Estado de S. Paulo 27/12
A aprovação, pelo Congresso, do projeto que regulariza recursos considerados de origem lícita depositados por brasileiros no exterior, mas não declarados à Receita Federal, causa espanto aos contribuintes cumpridores de seus deveres fiscais não apenas pelo discutível conteúdo da decisão, mas sobretudo pelos métodos e artimanhas empregados pelos parlamentares para a sua aprovação. Por causa da pressa do governo na aprovação da medida, com a qual espera arrecadar R$ 21 bilhões em 2016 – embora nada assegure que isso possa ocorrer –, o Senado passou por cima da ética e atropelou sua respeitabilidade, acolhendo emendas claramente imorais anteriormente aprovadas pela Câmara e deixando para a presidente Dilma Rousseff a tarefa de vetá-las, se ela entender necessário fazê-lo.
O projeto anistia responsáveis por diversos crimes fiscais e de outra natureza que aceitem pagar Imposto de Renda mais multa, ambos com alíquota de 15%, sobre valores que mantêm no exterior, mas haviam omitido nas suas declarações anuais de bens e rendimentos à Receita Federal. No projeto original enviado pelo governo ao Congresso, entre os delitos dos quais os declarantes seriam anistiados estavam crimes contra a ordem tributária, sonegação fiscal, sonegação de contribuição previdenciária, evasão de divisas e lavagem de dinheiro.
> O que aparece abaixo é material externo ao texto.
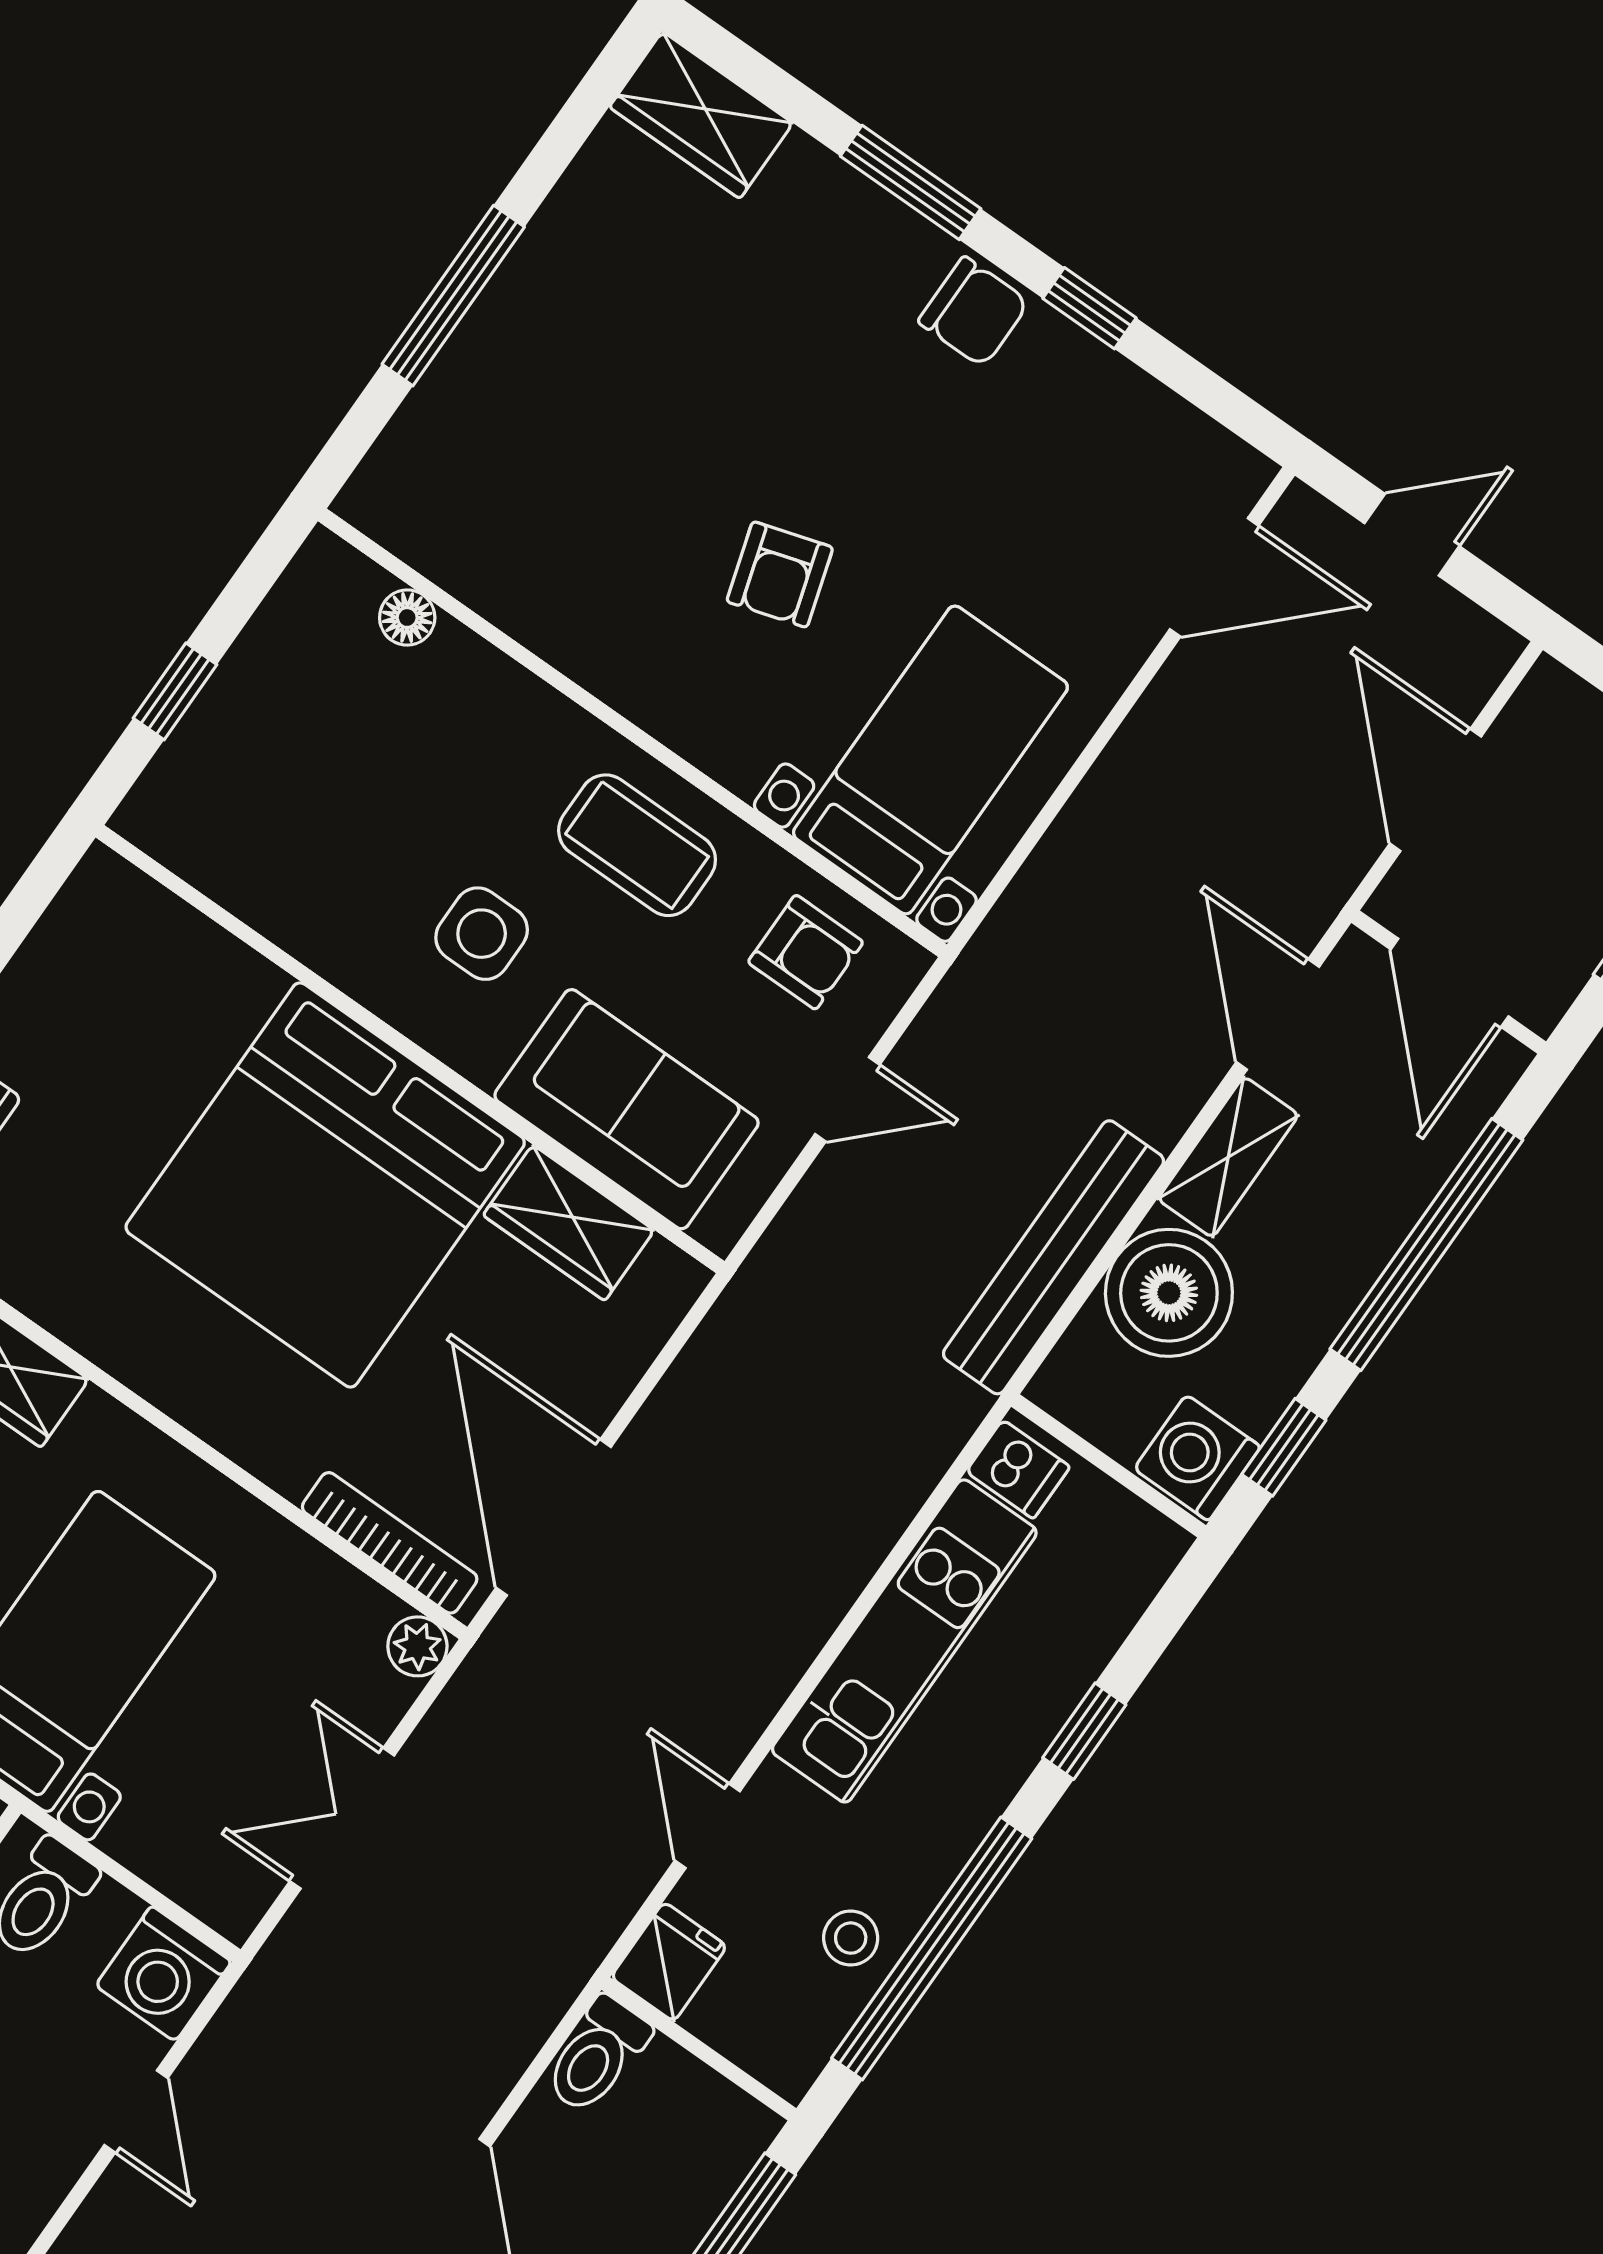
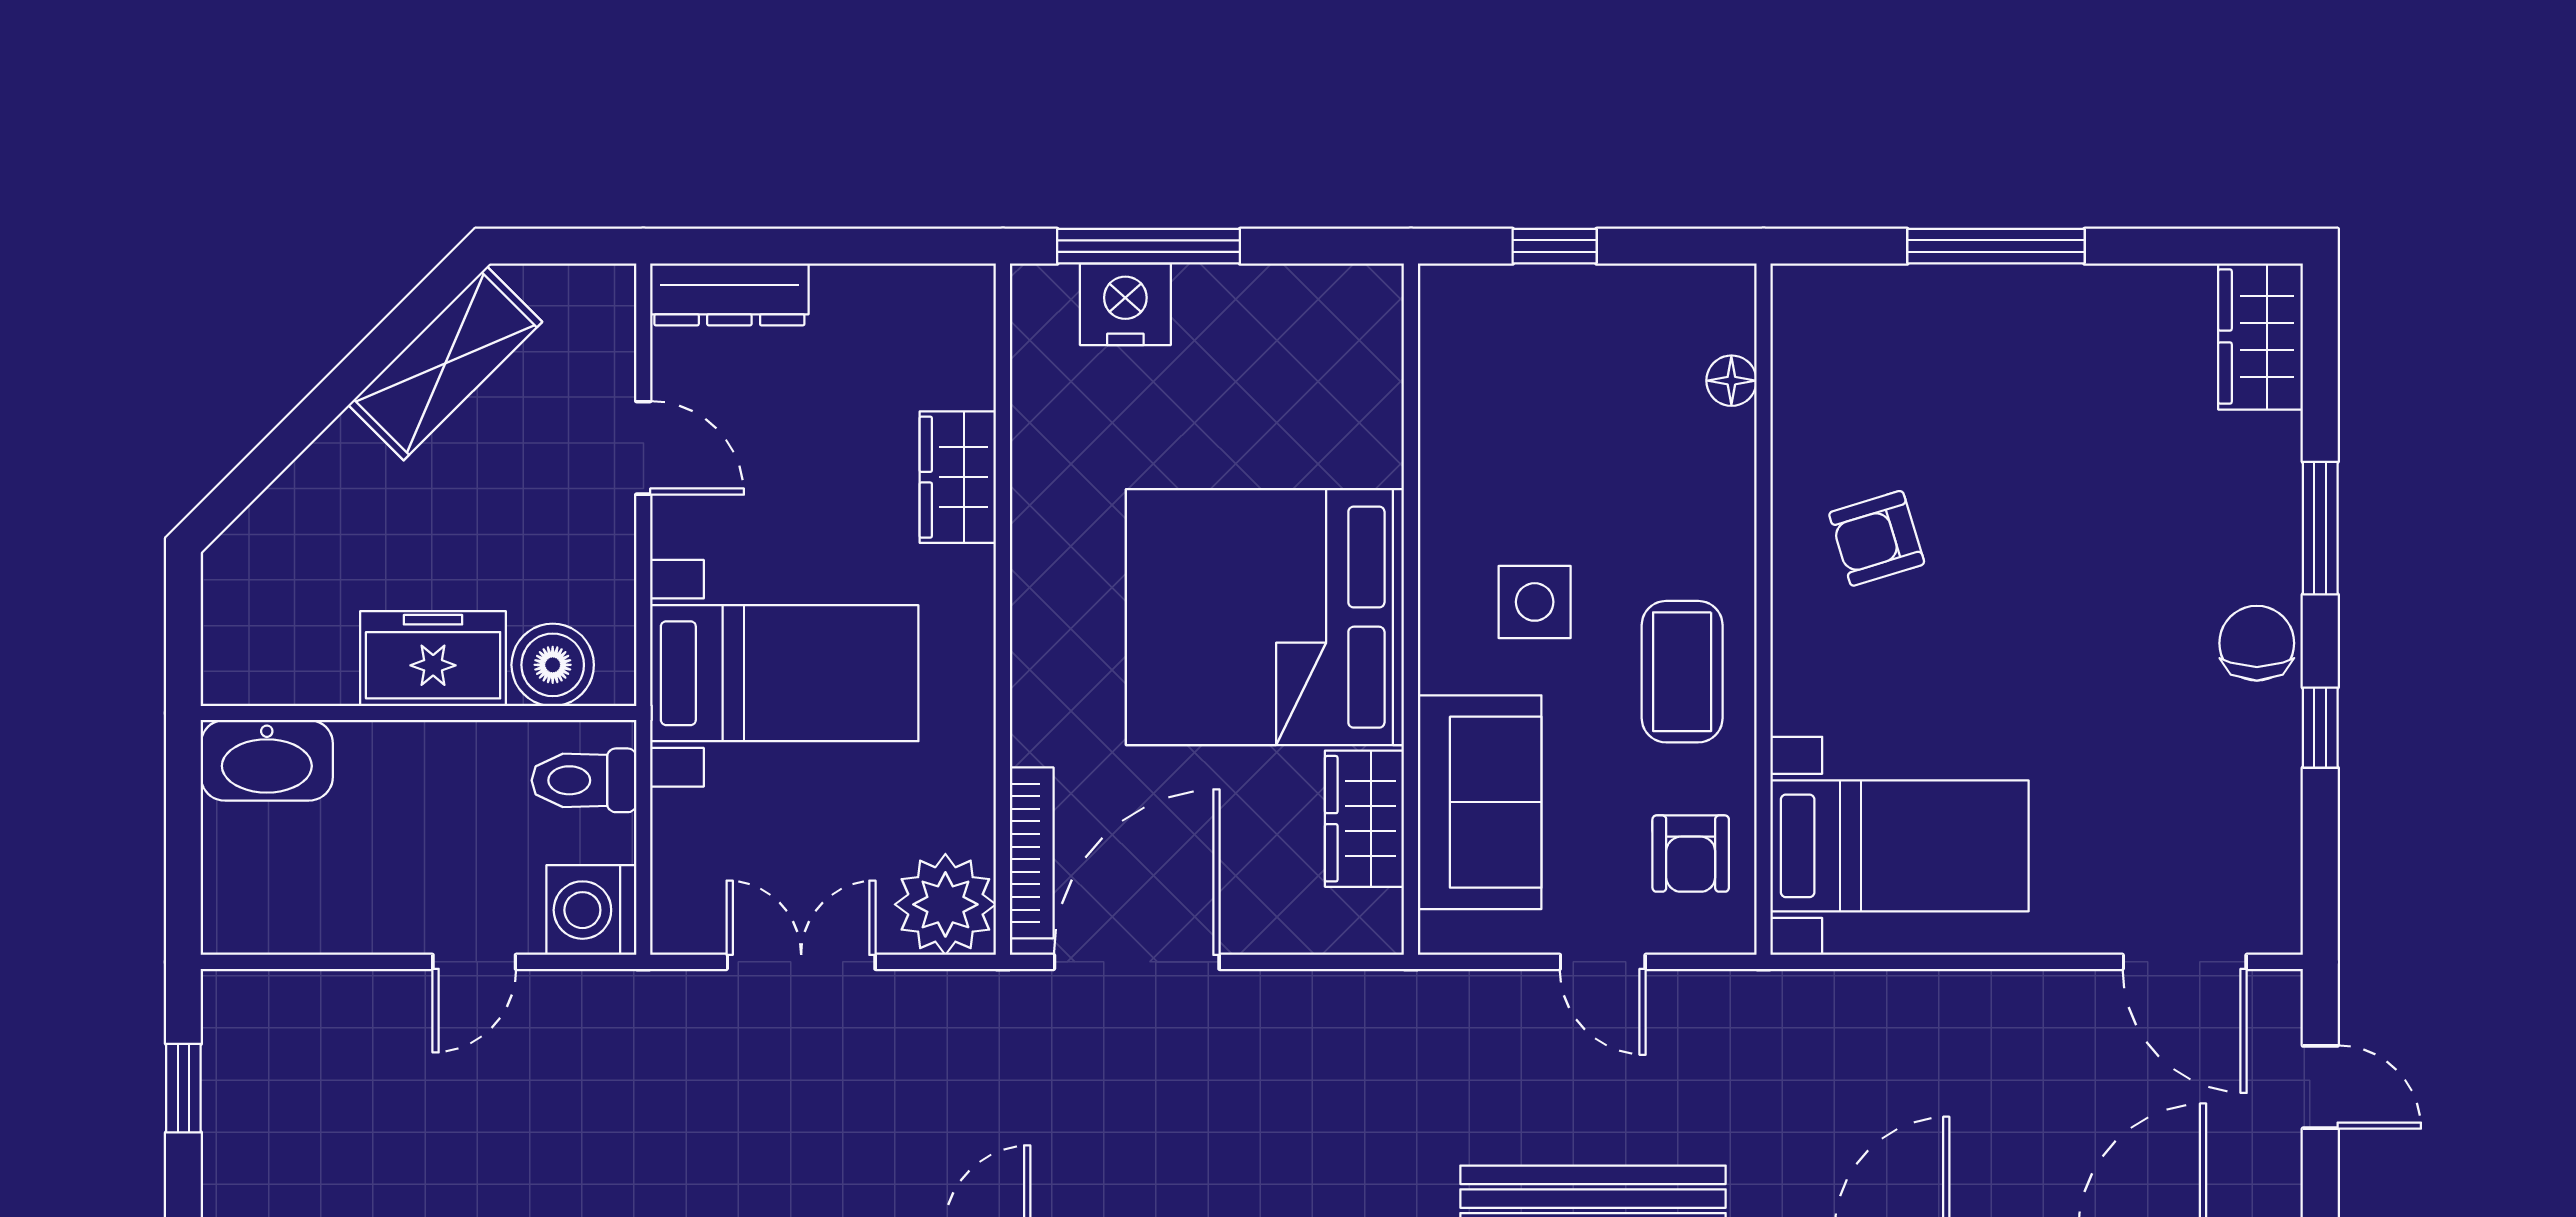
chair: (974, 312) -> (2257, 643), turned 180
armchair: (780, 574) -> (1877, 538), moved
plant: (417, 1646) -> (945, 904), width x1.88, depth x1.88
À lista, a Câmara dos Deputados acrescentou os de descaminho, uso de documento falso, associação criminosa e contabilidade paralela.
Uma das emendas ao texto original aprovada pelos deputados estabelece que serão excluídos dos benefícios do programa de regularização de recursos depositados no exterior somente os “sujeitos que tiverem sido condenados em ação penal com decisão transitada em julgado”. Ou seja, um sujeito – para utilizar a expressão empregada no projeto – que já tenha sido investigado pela polícia, acusado pelo Ministério Público e condenado em várias instâncias da Justiça pelos crimes relacionados no projeto poderá se beneficiar das medidas ali previstas desde que, por meio de recursos legítimos ou de chicanas, consiga retardar a publicação da sentença condenatória definitiva.
Outra emenda incluída pela Câmara no projeto – que ficou conhecido como de repatriação de recursos – estabelece que a declaração de regularização feita pelo interessado não poderá ser, “por qualquer modo, utilizada como único indício ou elemento para efeitos de expediente investigatório ou procedimento criminal”. Em outras palavras, em determinadas circunstâncias, a eventual confissão de prática de delito pelo contribuinte que aderir ao programa não poderá ser utilizada contra ele.
Para não alterar o texto aprovado pela Câmara, retirando dele excessos como os citados acima – o que implicaria nova discussão e votação pelos deputados, o que retardaria sua aprovação, contrariando o interesse do governo –, o relator do projeto no Senado, Walter Pinheiro (PT-BA), utilizou uma manobra regimental. Por meio de emendas de redação, que não alteram o mérito do texto, Pinheiro destacou os pontos que, a seu ver, devem ser vetados pela presidente da República.
Desmoralizado, tanto quando o Executivo, por lideranças envolvidas em atos delituosos investigados no âmbito da Operação Lava Jato, o Legislativo perde mais uma fatia do que lhe resta de credibilidade junto à sociedade.
Destaque-se que, durante a tramitação do projeto de repatriação de recursos na Câmara, foi rejeitada, por 351 votos a 48, a inclusão, entre os beneficiários da anistia que está sendo instituída, de políticos, funcionários públicos e seus parentes até segundo grau. Se aprovada, a medida atenderia aos interesses do presidente da Casa, deputado Eduardo Cunha (PMDB-RJ) – que não deu explicações convincentes sobre o dinheiro que ele e familiares mantêm no exterior –, embora a vinculação dos problemas do parlamentar fluminense com a proposição da medida tenha sido desmentida vigorosamente. Pelo menos desse ato que o desmoralizaria ainda mais o Congresso se livrou.